▸ **EXERCISE PROMPT**
Would you copy out, exactly as written, each line from the one containing "left back paw: (574, 344)" to the end of the records below?

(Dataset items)

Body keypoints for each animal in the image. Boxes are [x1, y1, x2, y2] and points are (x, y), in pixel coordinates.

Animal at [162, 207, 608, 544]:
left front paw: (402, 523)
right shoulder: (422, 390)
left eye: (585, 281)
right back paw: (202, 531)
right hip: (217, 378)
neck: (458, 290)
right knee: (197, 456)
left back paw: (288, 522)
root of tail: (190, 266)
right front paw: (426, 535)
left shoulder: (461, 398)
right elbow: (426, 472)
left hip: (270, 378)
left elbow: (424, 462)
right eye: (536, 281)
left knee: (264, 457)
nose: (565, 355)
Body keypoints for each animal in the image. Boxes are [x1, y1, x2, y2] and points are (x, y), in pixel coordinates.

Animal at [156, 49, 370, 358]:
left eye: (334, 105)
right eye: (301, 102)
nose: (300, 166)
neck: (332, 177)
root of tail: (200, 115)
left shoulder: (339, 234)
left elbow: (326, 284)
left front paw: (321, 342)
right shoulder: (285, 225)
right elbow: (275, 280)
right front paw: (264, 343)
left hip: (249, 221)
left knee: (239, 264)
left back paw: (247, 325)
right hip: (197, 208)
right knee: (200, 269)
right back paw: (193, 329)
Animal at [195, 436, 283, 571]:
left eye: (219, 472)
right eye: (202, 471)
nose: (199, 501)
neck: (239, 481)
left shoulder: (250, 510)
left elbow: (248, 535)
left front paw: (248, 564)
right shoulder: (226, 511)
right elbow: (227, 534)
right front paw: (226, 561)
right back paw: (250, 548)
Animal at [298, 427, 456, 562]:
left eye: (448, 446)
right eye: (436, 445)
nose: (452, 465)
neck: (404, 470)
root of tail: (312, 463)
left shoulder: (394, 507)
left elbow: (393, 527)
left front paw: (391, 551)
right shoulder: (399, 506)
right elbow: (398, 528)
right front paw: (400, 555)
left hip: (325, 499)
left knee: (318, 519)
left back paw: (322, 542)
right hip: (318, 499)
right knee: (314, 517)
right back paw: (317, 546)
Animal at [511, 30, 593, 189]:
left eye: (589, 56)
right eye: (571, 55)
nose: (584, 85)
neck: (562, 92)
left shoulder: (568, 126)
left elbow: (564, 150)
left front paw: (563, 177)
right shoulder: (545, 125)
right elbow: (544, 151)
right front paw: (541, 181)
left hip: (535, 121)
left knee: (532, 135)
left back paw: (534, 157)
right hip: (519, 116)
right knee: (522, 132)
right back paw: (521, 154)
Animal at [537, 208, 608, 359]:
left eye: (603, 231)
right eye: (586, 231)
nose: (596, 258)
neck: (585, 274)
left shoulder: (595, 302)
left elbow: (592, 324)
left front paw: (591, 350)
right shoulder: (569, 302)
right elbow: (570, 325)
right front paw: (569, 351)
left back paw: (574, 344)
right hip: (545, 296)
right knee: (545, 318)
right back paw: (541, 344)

▸ **SOLUTION FOR THIS EXERCISE**
left back paw: (574, 344)
right hip: (545, 296)
right knee: (545, 318)
right back paw: (541, 344)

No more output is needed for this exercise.